Work item: Retype the full set of records. Keep every character identical.

+++ Provided records

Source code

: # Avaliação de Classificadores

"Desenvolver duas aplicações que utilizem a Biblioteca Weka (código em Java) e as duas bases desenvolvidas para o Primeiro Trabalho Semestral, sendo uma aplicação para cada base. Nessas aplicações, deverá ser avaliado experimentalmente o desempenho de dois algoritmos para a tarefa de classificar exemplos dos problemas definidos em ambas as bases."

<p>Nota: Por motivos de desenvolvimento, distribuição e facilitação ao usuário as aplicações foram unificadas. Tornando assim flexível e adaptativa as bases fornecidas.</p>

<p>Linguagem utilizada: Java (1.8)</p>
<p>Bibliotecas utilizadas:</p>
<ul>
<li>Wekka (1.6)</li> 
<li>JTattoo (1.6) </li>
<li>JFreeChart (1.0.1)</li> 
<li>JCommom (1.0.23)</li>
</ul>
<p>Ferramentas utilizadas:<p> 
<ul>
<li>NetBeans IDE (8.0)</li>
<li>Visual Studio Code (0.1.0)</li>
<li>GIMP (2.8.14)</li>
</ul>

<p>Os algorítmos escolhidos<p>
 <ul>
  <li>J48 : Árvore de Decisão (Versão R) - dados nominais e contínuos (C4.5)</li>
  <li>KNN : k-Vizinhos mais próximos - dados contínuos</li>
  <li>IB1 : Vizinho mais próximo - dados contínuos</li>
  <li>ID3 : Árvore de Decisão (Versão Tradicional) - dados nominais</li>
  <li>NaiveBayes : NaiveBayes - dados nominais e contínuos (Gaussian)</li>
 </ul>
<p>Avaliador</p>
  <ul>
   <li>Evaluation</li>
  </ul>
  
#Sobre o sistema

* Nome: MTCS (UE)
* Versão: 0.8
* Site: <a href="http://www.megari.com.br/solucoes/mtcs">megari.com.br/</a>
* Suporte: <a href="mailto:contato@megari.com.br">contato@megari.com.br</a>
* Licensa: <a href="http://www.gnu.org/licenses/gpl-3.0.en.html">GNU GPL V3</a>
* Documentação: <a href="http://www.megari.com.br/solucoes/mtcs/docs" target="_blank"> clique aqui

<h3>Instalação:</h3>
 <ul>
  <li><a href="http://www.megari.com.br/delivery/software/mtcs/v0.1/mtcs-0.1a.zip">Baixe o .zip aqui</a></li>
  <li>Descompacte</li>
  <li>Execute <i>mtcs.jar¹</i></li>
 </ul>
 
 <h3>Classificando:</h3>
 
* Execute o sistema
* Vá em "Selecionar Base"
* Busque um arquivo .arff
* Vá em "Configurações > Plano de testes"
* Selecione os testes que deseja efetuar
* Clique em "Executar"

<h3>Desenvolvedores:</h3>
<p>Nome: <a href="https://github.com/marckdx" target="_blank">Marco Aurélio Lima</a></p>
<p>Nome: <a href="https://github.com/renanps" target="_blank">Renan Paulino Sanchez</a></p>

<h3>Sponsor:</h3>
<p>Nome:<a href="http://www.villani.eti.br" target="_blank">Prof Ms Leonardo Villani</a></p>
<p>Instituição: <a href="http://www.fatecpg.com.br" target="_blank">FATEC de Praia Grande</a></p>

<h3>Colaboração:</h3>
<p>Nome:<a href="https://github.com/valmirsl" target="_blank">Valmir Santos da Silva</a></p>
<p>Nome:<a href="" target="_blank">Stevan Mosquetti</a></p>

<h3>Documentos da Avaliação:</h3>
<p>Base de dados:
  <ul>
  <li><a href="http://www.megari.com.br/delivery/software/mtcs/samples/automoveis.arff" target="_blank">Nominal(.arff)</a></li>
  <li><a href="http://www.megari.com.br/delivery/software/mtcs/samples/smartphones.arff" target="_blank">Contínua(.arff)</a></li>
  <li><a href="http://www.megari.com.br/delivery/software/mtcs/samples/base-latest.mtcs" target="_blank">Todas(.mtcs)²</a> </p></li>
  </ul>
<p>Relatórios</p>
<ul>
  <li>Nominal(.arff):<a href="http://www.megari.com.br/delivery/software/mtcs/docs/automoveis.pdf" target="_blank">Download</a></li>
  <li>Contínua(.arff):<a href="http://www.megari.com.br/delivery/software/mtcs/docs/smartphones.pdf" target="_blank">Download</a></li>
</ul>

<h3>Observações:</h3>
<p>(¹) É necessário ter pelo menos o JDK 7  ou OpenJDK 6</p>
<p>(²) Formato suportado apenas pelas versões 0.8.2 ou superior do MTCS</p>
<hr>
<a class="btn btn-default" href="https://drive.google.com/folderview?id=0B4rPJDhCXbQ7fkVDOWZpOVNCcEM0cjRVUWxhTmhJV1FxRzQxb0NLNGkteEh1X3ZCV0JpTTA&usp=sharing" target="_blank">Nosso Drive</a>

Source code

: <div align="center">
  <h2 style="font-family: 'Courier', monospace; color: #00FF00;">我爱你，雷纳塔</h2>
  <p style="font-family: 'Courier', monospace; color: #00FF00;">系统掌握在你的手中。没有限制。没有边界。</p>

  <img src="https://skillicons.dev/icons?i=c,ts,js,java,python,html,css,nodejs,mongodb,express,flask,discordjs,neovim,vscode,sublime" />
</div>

++++++

Solution to this exercise:
Source code

: # Avaliação de Classificadores

"Desenvolver duas aplicações que utilizem a Biblioteca Weka (código em Java) e as duas bases desenvolvidas para o Primeiro Trabalho Semestral, sendo uma aplicação para cada base. Nessas aplicações, deverá ser avaliado experimentalmente o desempenho de dois algoritmos para a tarefa de classificar exemplos dos problemas definidos em ambas as bases."

<p>Nota: Por motivos de desenvolvimento, distribuição e facilitação ao usuário as aplicações foram unificadas. Tornando assim flexível e adaptativa as bases fornecidas.</p>

<p>Linguagem utilizada: Java (1.8)</p>
<p>Bibliotecas utilizadas:</p>
<ul>
<li>Wekka (1.6)</li> 
<li>JTattoo (1.6) </li>
<li>JFreeChart (1.0.1)</li> 
<li>JCommom (1.0.23)</li>
</ul>
<p>Ferramentas utilizadas:<p> 
<ul>
<li>NetBeans IDE (8.0)</li>
<li>Visual Studio Code (0.1.0)</li>
<li>GIMP (2.8.14)</li>
</ul>

<p>Os algorítmos escolhidos<p>
 <ul>
  <li>J48 : Árvore de Decisão (Versão R) - dados nominais e contínuos (C4.5)</li>
  <li>KNN : k-Vizinhos mais próximos - dados contínuos</li>
  <li>IB1 : Vizinho mais próximo - dados contínuos</li>
  <li>ID3 : Árvore de Decisão (Versão Tradicional) - dados nominais</li>
  <li>NaiveBayes : NaiveBayes - dados nominais e contínuos (Gaussian)</li>
 </ul>
<p>Avaliador</p>
  <ul>
   <li>Evaluation</li>
  </ul>
  
#Sobre o sistema

* Nome: MTCS (UE)
* Versão: 0.8
* Site: <a href="http://www.megari.com.br/solucoes/mtcs">megari.com.br/</a>
* Suporte: <a href="mailto:contato@megari.com.br">contato@megari.com.br</a>
* Licensa: <a href="http://www.gnu.org/licenses/gpl-3.0.en.html">GNU GPL V3</a>
* Documentação: <a href="http://www.megari.com.br/solucoes/mtcs/docs" target="_blank"> clique aqui

<h3>Instalação:</h3>
 <ul>
  <li><a href="http://www.megari.com.br/delivery/software/mtcs/v0.1/mtcs-0.1a.zip">Baixe o .zip aqui</a></li>
  <li>Descompacte</li>
  <li>Execute <i>mtcs.jar¹</i></li>
 </ul>
 
 <h3>Classificando:</h3>
 
* Execute o sistema
* Vá em "Selecionar Base"
* Busque um arquivo .arff
* Vá em "Configurações > Plano de testes"
* Selecione os testes que deseja efetuar
* Clique em "Executar"

<h3>Desenvolvedores:</h3>
<p>Nome: <a href="https://github.com/marckdx" target="_blank">Marco Aurélio Lima</a></p>
<p>Nome: <a href="https://github.com/renanps" target="_blank">Renan Paulino Sanchez</a></p>

<h3>Sponsor:</h3>
<p>Nome:<a href="http://www.villani.eti.br" target="_blank">Prof Ms Leonardo Villani</a></p>
<p>Instituição: <a href="http://www.fatecpg.com.br" target="_blank">FATEC de Praia Grande</a></p>

<h3>Colaboração:</h3>
<p>Nome:<a href="https://github.com/valmirsl" target="_blank">Valmir Santos da Silva</a></p>
<p>Nome:<a href="" target="_blank">Stevan Mosquetti</a></p>

<h3>Documentos da Avaliação:</h3>
<p>Base de dados:
  <ul>
  <li><a href="http://www.megari.com.br/delivery/software/mtcs/samples/automoveis.arff" target="_blank">Nominal(.arff)</a></li>
  <li><a href="http://www.megari.com.br/delivery/software/mtcs/samples/smartphones.arff" target="_blank">Contínua(.arff)</a></li>
  <li><a href="http://www.megari.com.br/delivery/software/mtcs/samples/base-latest.mtcs" target="_blank">Todas(.mtcs)²</a> </p></li>
  </ul>
<p>Relatórios</p>
<ul>
  <li>Nominal(.arff):<a href="http://www.megari.com.br/delivery/software/mtcs/docs/automoveis.pdf" target="_blank">Download</a></li>
  <li>Contínua(.arff):<a href="http://www.megari.com.br/delivery/software/mtcs/docs/smartphones.pdf" target="_blank">Download</a></li>
</ul>

<h3>Observações:</h3>
<p>(¹) É necessário ter pelo menos o JDK 7  ou OpenJDK 6</p>
<p>(²) Formato suportado apenas pelas versões 0.8.2 ou superior do MTCS</p>
<hr>
<a class="btn btn-default" href="https://drive.google.com/folderview?id=0B4rPJDhCXbQ7fkVDOWZpOVNCcEM0cjRVUWxhTmhJV1FxRzQxb0NLNGkteEh1X3ZCV0JpTTA&usp=sharing" target="_blank">Nosso Drive</a>

Source code

: <div align="center">
  <h2 style="font-family: 'Courier', monospace; color: #00FF00;">我爱你，雷纳塔</h2>
  <p style="font-family: 'Courier', monospace; color: #00FF00;">系统掌握在你的手中。没有限制。没有边界。</p>

  <img src="https://skillicons.dev/icons?i=c,ts,js,java,python,html,css,nodejs,mongodb,express,flask,discordjs,neovim,vscode,sublime" />
</div>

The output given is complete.